- Born: James Patrick McElroy 1945 Hell's Kitchen, Manhattan, New York City, New York, U.S.
- Died: May 2011 (aged 65–66) California, U.S.
- Other name: "Jimmy Mac"
- Criminal status: Died in prison
- Allegiance: The Westies
- Conviction: Racketeering (1986)
- Criminal penalty: 60 years' imprisonment

= James McElroy =

American mobster

James "Jimmy Mac" McElroy (1945–2011) was an Irish American mobster and racketeer from Manhattan, New York, who was an enforcer for the Westies, a criminal organization that operated out of Hell's Kitchen.

==Biography==

Jimmy McElroy was born in 1945 in the Hell's Kitchen area of Manhattan in New York City. He played hockey with many future Westies-aligned criminals at Hell's Kitchen Park and boxed at Boys & Girls Clubs of America with Eddie Cummiskey. He eventually started burglarizing commercial buildings in Lower East Side, Manhattan, and cargo from warehouses in West Side, Manhattan.
He rose through the ranks of a group known for counterfeiting, extortion and murder during the 1970s and 1980s.

A former boxer turned drug dealer, McElroy was known for being the driver of the infamous "meat wagon" (a large van used by the mob to transport dismembered body parts). Under the control of Jimmy Coonan, he became the third-highest-ranking member of the Westies during that time.

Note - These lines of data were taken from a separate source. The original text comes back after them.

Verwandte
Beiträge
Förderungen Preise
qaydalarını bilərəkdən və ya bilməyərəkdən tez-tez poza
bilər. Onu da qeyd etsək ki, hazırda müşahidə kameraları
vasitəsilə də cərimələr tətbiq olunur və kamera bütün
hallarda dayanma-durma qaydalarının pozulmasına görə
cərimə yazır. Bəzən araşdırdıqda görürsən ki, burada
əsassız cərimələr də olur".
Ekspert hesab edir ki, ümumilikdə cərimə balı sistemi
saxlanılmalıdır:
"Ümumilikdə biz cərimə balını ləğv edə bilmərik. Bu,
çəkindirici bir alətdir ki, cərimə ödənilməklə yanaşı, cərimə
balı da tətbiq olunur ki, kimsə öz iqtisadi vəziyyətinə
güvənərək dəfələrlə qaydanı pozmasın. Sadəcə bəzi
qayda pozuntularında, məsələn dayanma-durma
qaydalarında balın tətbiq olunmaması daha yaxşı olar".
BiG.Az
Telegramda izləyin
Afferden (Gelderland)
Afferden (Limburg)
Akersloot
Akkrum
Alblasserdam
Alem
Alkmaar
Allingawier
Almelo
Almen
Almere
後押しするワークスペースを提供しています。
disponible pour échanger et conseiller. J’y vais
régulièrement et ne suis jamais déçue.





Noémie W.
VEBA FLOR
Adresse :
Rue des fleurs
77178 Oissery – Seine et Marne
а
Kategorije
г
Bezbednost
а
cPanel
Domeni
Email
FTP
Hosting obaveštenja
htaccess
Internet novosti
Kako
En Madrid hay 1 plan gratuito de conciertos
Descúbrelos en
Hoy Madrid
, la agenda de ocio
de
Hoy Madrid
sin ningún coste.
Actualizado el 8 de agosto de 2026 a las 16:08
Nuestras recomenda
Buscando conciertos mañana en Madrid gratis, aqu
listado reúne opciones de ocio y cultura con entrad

In 1990 he testified against John Gotti to get a reduction in his racketeering charges, stating that he acted on orders from the Gambino boss when assaulting a Carpenter's Union official three blocks down from the Hudson River piers. Gotti was acquitted on all charges, and McElroy spent the rest of his life in prison.

==Death==

In May 2011, McElroy died in federal custody. His body was transferred to New York, where a funeral procession was held at the Church of the Holy Cross in the renamed Clinton neighborhood.